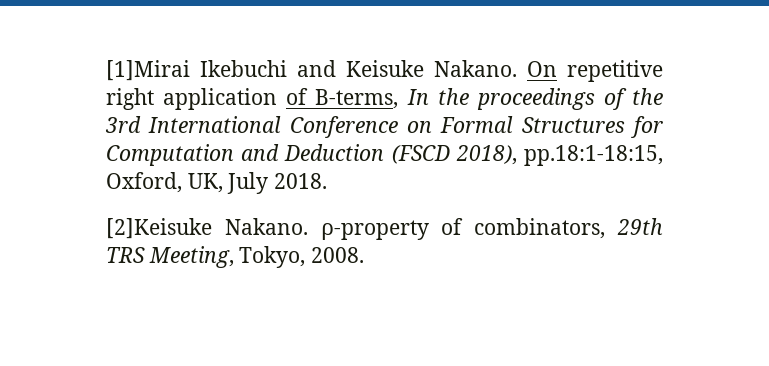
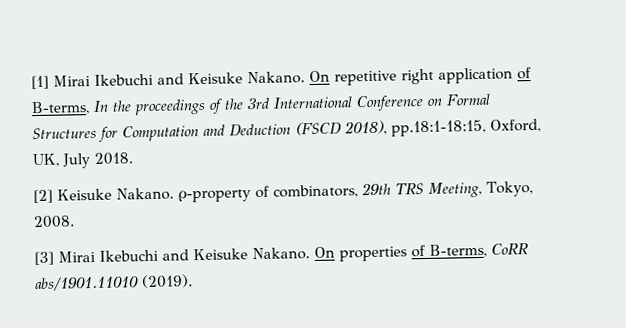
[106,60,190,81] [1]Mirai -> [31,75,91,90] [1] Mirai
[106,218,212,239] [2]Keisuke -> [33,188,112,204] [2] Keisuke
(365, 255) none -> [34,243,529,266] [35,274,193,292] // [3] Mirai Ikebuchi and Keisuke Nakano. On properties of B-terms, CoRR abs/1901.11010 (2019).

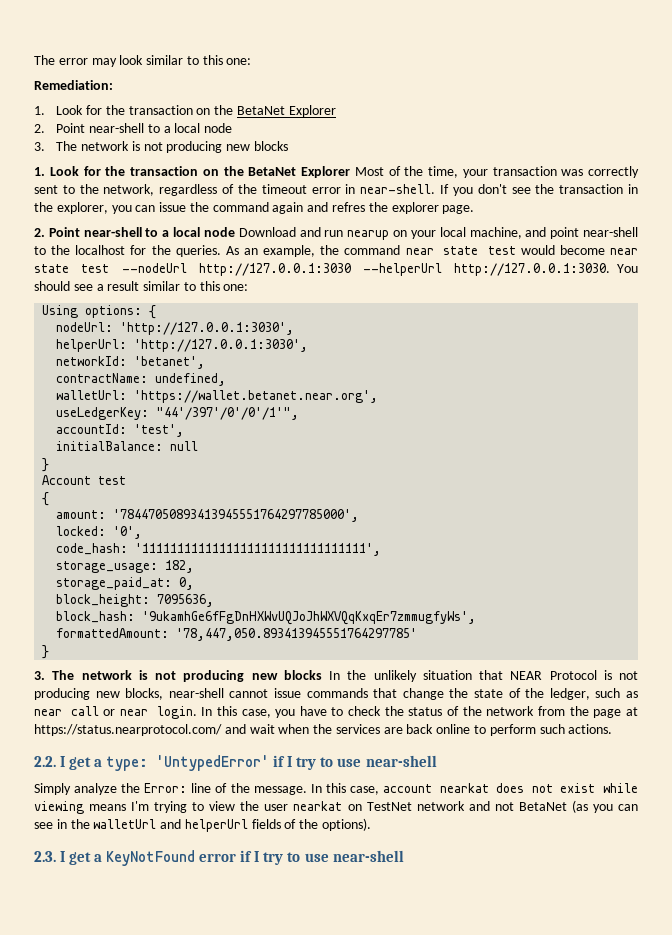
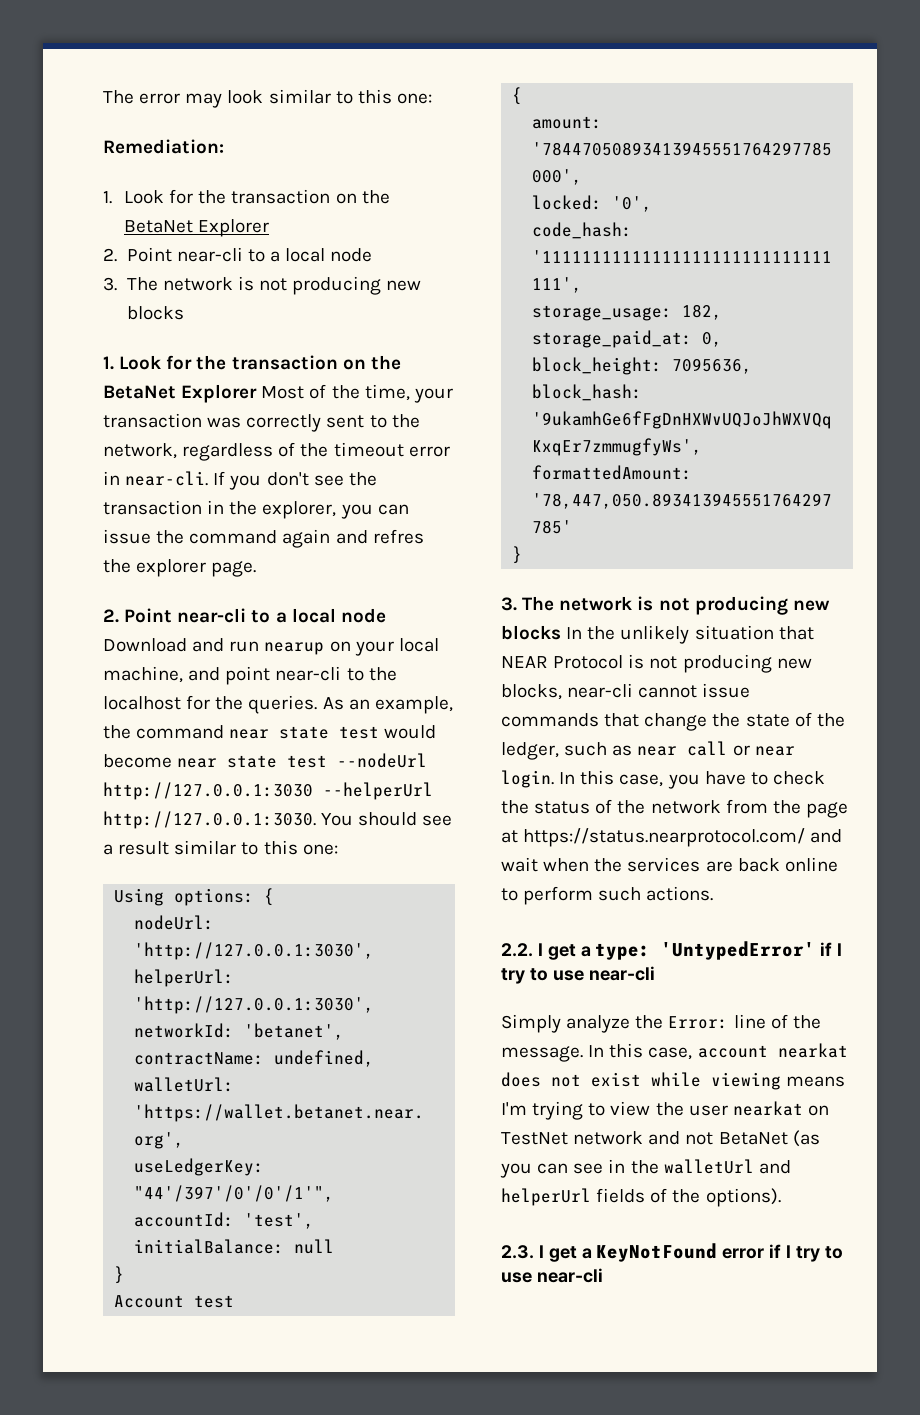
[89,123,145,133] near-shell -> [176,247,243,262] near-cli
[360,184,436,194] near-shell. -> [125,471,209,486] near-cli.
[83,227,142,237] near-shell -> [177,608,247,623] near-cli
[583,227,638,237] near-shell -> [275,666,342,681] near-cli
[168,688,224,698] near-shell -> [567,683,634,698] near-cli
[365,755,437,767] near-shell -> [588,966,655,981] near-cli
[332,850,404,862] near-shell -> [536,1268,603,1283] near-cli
☆ ☆ ☆ ☆
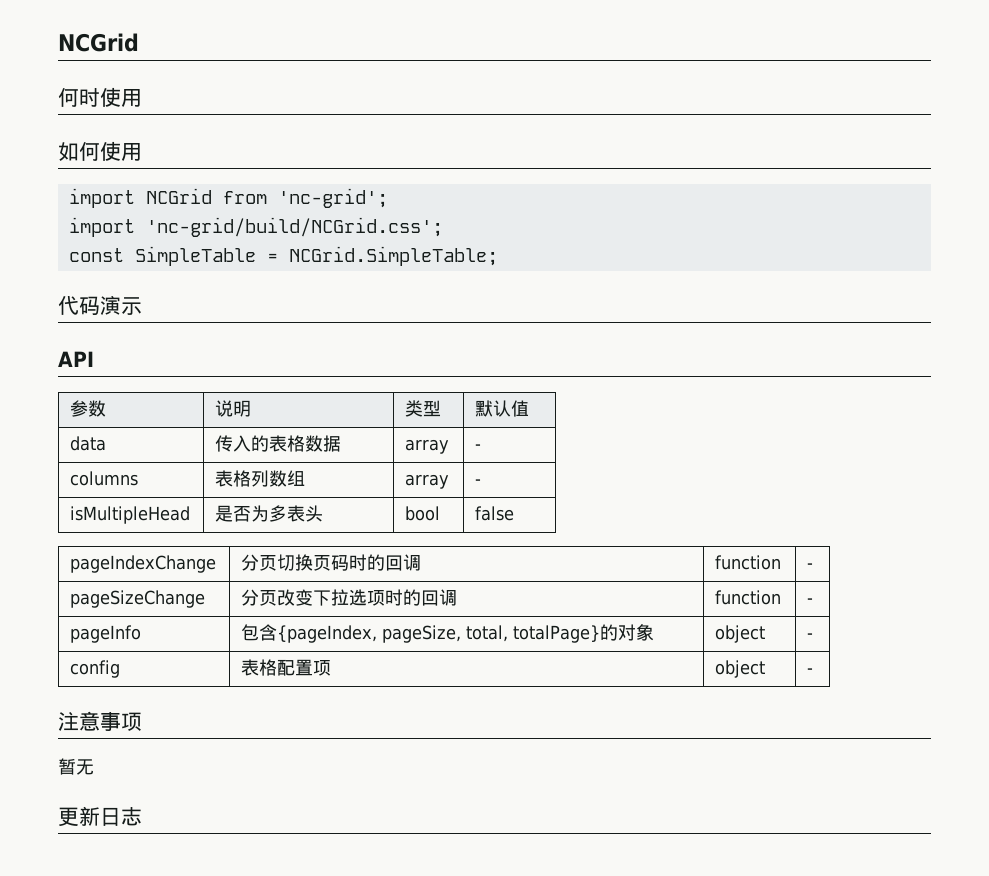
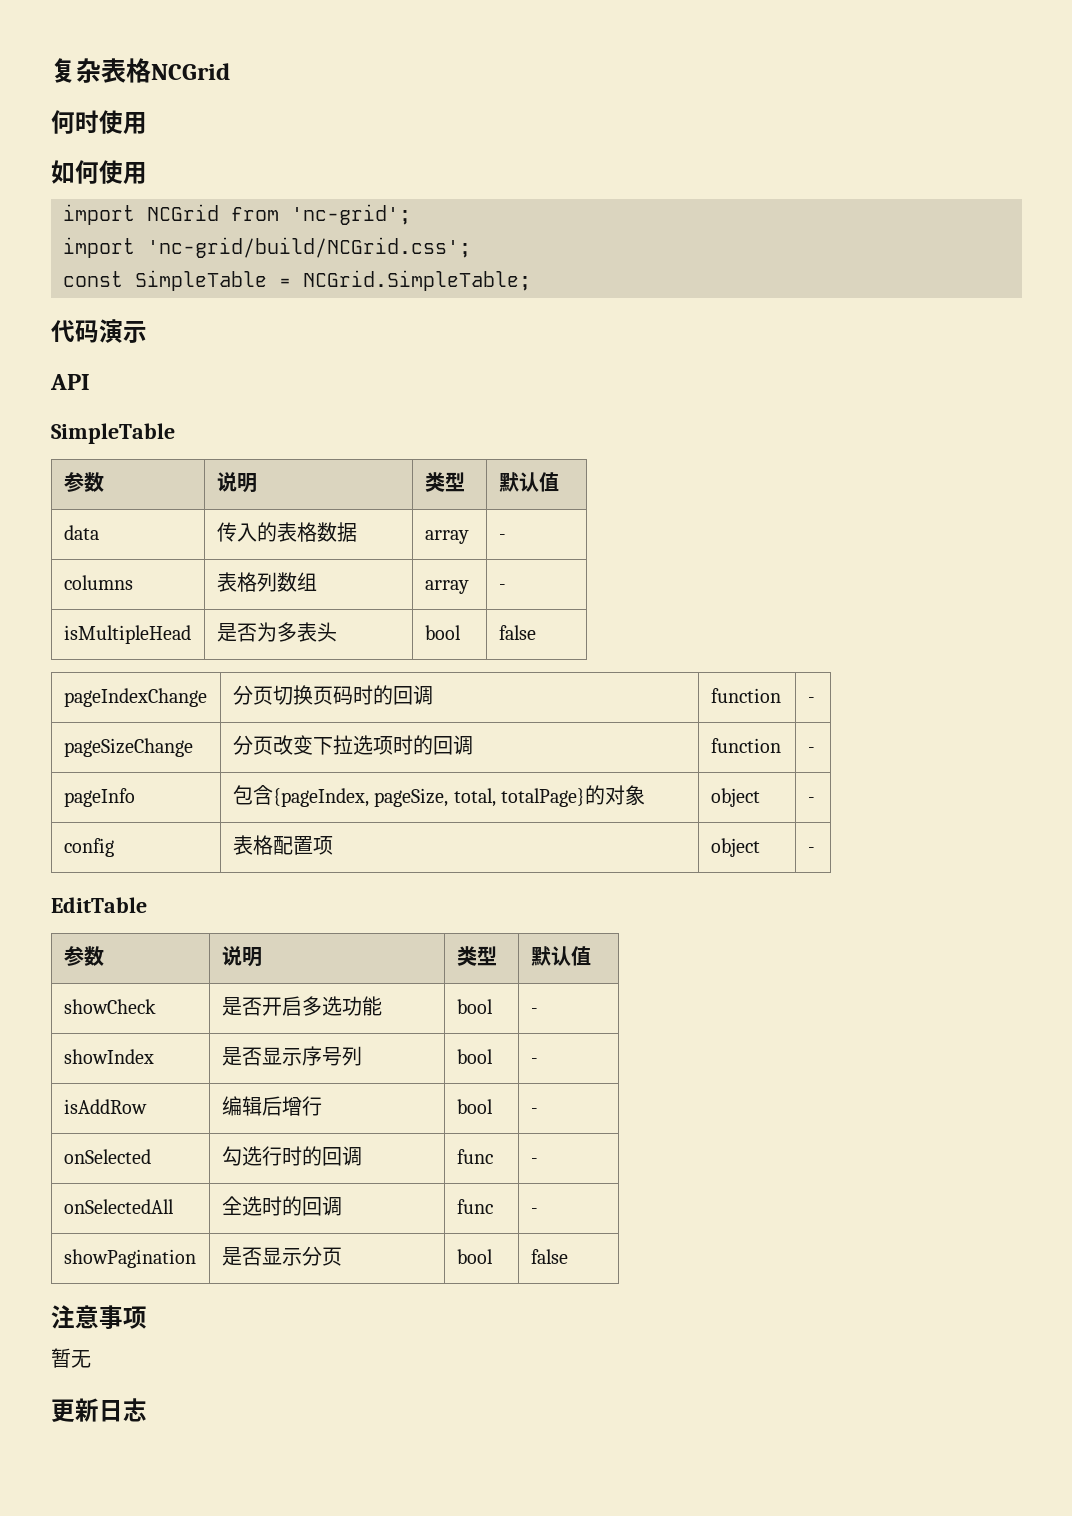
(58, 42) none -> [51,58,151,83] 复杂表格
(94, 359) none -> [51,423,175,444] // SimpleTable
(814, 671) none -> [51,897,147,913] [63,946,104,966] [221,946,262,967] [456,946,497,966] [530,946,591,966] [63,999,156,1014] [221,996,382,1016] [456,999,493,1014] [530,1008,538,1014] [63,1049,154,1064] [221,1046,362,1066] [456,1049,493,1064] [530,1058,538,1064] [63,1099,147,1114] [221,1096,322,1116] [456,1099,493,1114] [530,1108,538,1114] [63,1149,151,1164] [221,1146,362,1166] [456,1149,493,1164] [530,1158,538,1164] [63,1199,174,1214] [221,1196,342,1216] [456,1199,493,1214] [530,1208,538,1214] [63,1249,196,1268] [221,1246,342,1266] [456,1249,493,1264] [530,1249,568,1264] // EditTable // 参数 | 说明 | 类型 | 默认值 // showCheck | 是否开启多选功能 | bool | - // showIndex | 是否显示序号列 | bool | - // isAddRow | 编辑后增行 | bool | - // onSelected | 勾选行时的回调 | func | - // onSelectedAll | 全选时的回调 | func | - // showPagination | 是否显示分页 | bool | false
☆ ☆ ☆ ☆
Within these entries, output exactly the lines starting at the one with "[106,60,190,81] [1]Mirai ->" and finishing at the one with "[332,850,404,862] near-shell ->". Leave pictures out of the output.

▶ [Exercise response]
[106,60,190,81] [1]Mirai -> [31,75,91,90] [1] Mirai
[106,218,212,239] [2]Keisuke -> [33,188,112,204] [2] Keisuke
(365, 255) none -> [34,243,529,266] [35,274,193,292] // [3] Mirai Ikebuchi and Keisuke Nakano. On properties of B-terms, CoRR abs/1901.11010 (2019).

[89,123,145,133] near-shell -> [176,247,243,262] near-cli
[360,184,436,194] near-shell. -> [125,471,209,486] near-cli.
[83,227,142,237] near-shell -> [177,608,247,623] near-cli
[583,227,638,237] near-shell -> [275,666,342,681] near-cli
[168,688,224,698] near-shell -> [567,683,634,698] near-cli
[365,755,437,767] near-shell -> [588,966,655,981] near-cli
[332,850,404,862] near-shell -> [536,1268,603,1283] near-cli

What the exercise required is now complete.